Kan, tek kaynağı insan olan ve yaşam için vazgeçilmez bir sıvıdır. Erişkin bireylerde kemik iliğinde üretilen kan, ihtiyaç anında yerine konabilecek bir alternatifi olmadığı için hayati önem taşır. Gelişmiş ülkelerde kan bağışı, bir sosyal sorumluluk olarak görülürken, “Bir gün bana da lazım olabilir” düşüncesiyle düzenli bağış yapılmaktadır.
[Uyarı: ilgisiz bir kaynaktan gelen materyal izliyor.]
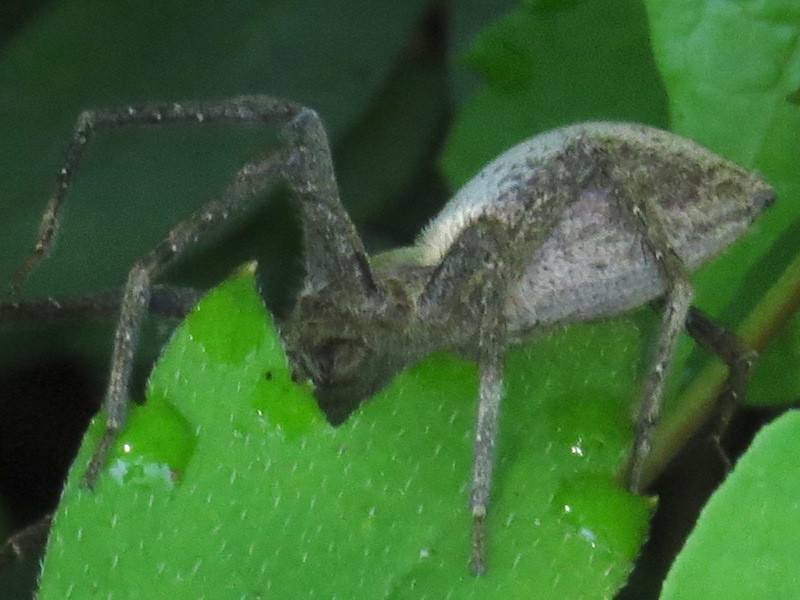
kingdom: Animalia
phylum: Arthropoda
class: Arachnida
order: Araneae
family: Pisauridae
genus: Pisaurina
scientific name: Pisaurina mira
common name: American nursery web spider
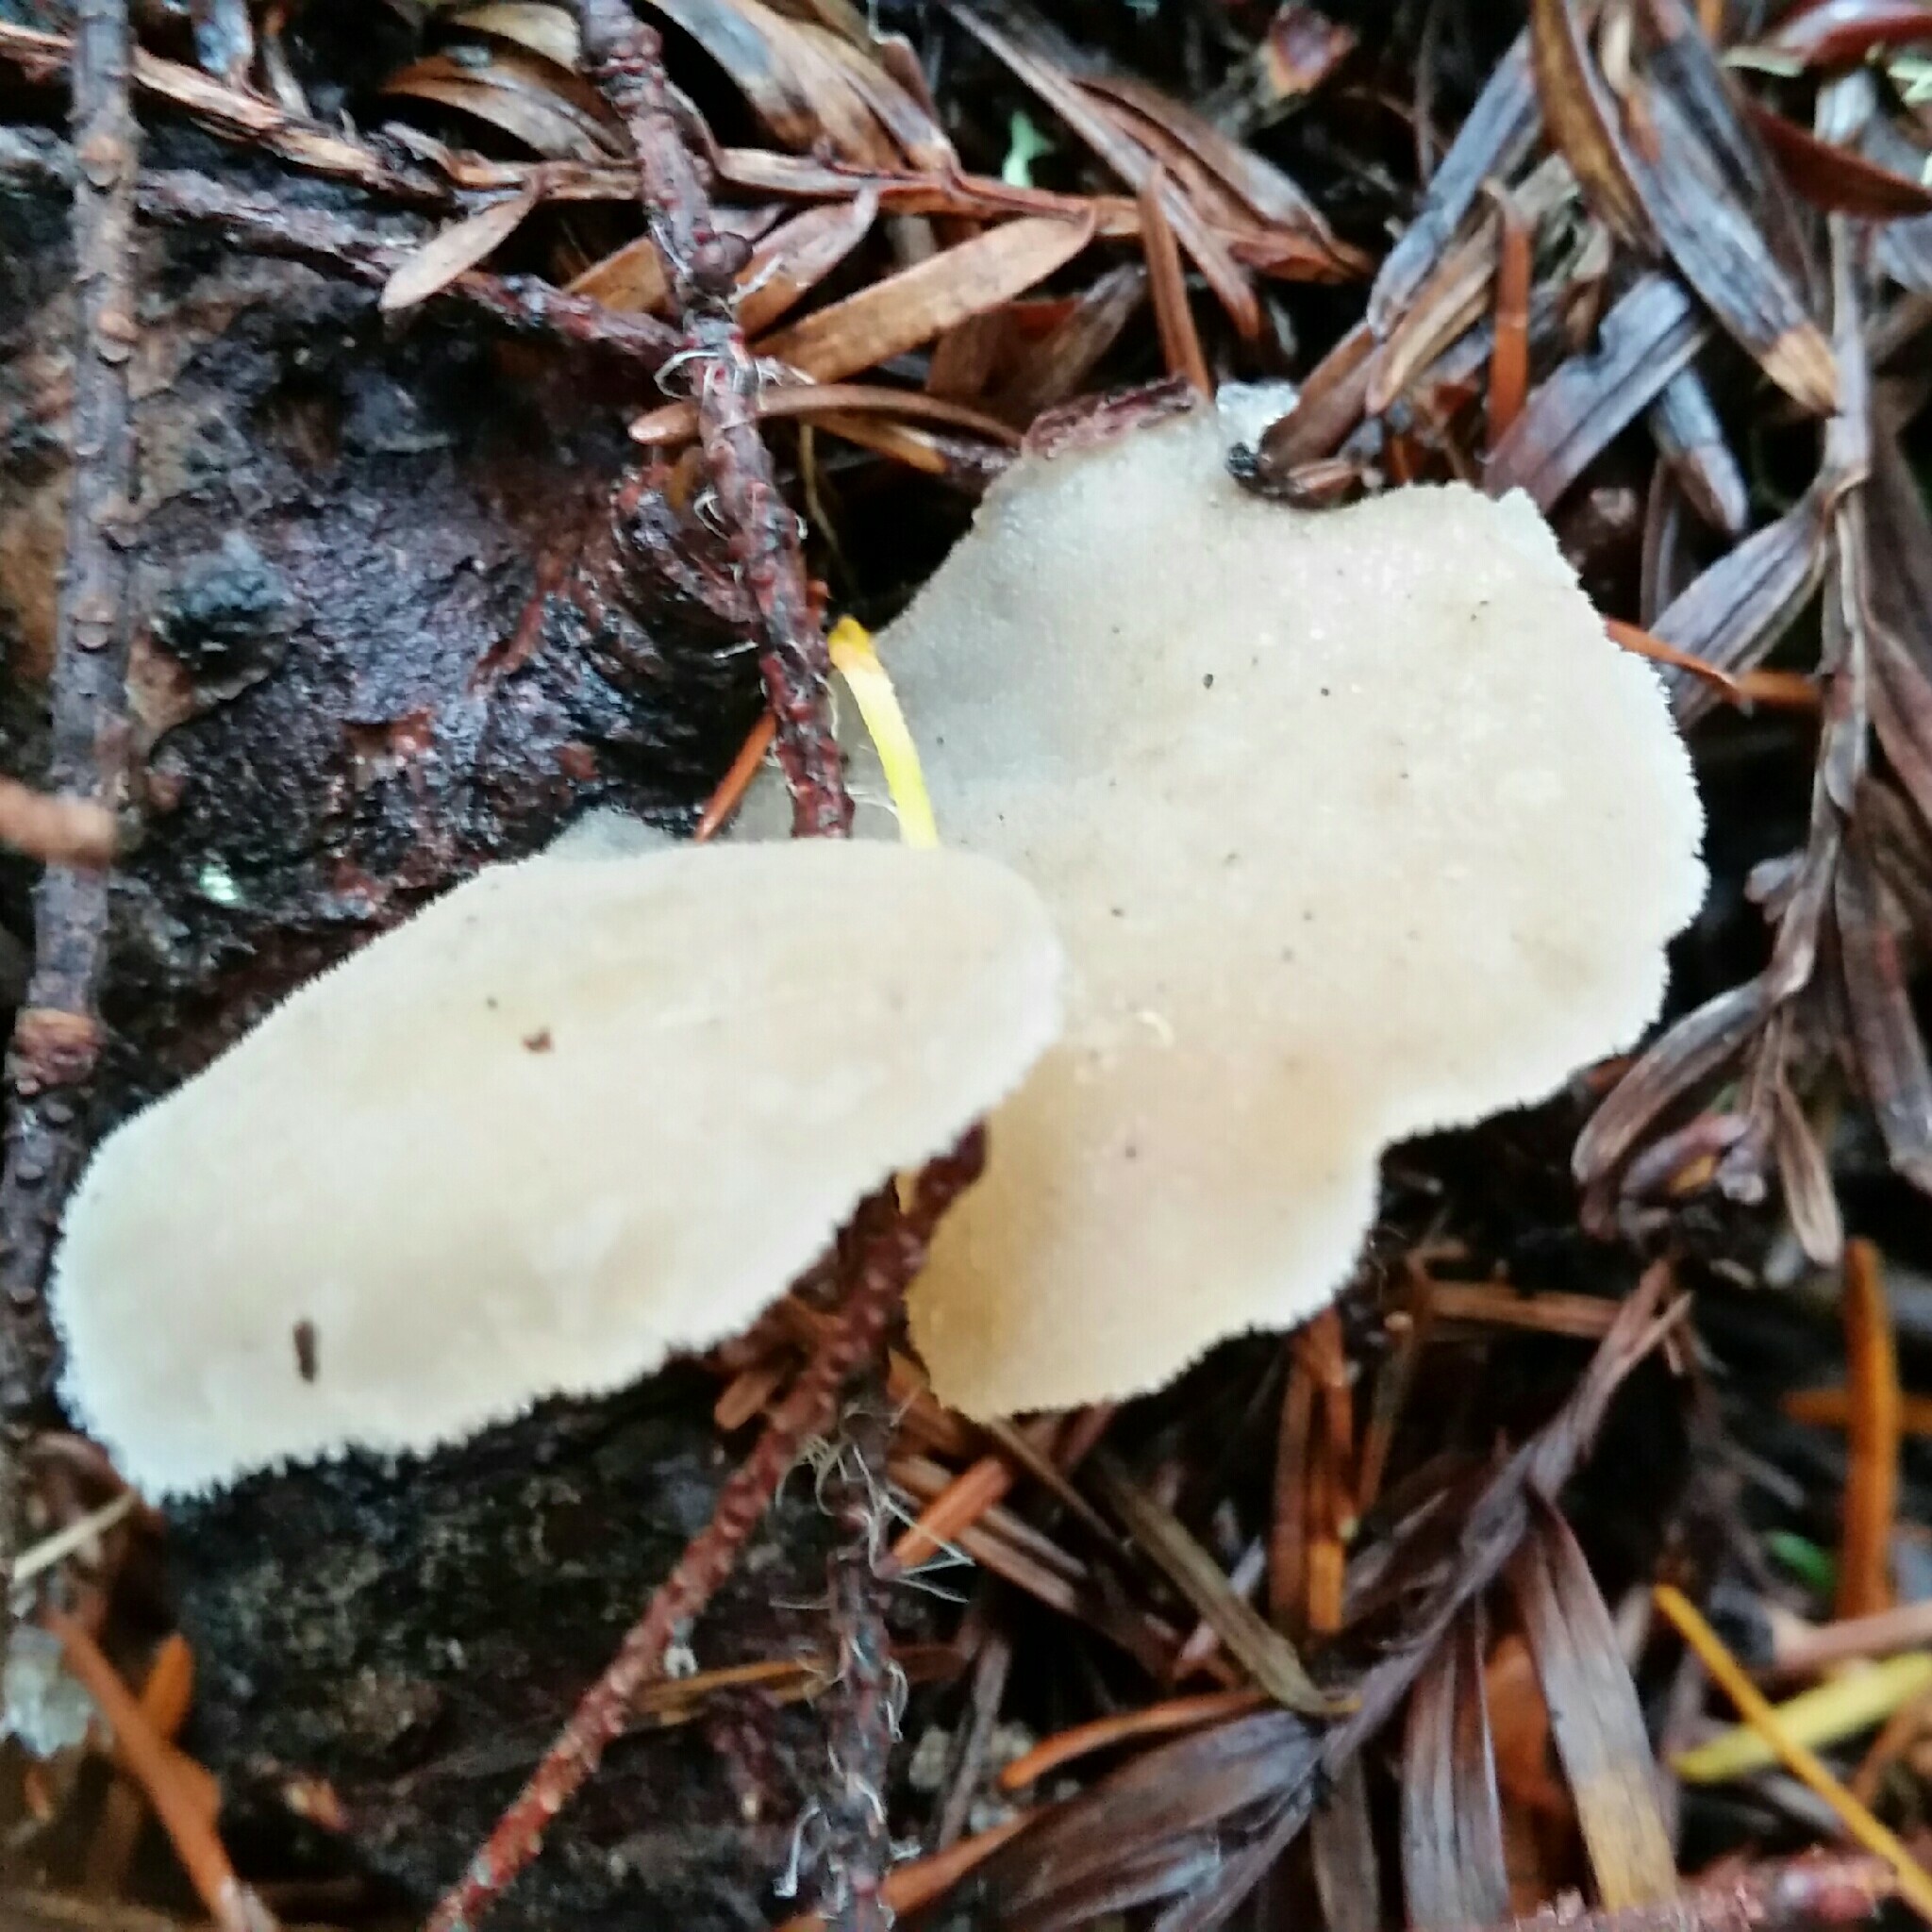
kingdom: Fungi
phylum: Basidiomycota
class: Agaricomycetes
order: Auriculariales
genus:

Türkiye’de ise kan ve organ bağışı henüz istenilen seviyeye ulaşmış değil.

 

Kan bağışı, yalnızca alıcıya değil, vericiye de fayda sağlar. Bağış sırasında kemik iliği uyarılarak genç kan hücrelerinin dolaşıma katılması sağlanır, bu da bağışıklık sistemini güçlendirir. Ayrıca, bir insanın hayatını kurtardığını bilmek, bağışçıya psikolojik bir rahatlama verir.

 

Kimler Kan Verebilir?

18–65 yaş aralığında, sağlıklı, hemoglobin ve hematokrit değerleri normal olan bireyler yılda ortalama dört kez kan verebilir.

 

Kimler Kan Vermemelidir?

Kronik hastalığı olanlar, AIDS, hepatit, sifiliz gibi bulaşıcı hastalık taşıyanlar, kanser, hipertansiyon, kalp ve kan hastalıkları bulunanlar ile düzenli ilaç kullananlar kan vermemelidir.

 

Kan Verdikten Sonra Dikkat Edilmesi Gerekenler

Bol sıvı ve sıvı gıdalar tüketilmeli

Sigara ve alkol kullanılmamalı

Ağır egzersizlerden kaçınılmalı

Dikkat gerektiren işlerde çalışanlar, bir gün ara vermeli

 

Kan Bağışı Sıklığı ve Yenilenme Süresi

Kan, en sık iki ay arayla verilebilir. Daha kısa aralıklar sağlıklı değildir. Bağışlanan kanın eski seviyesine ulaşması ortalama 2–3 ay sürer.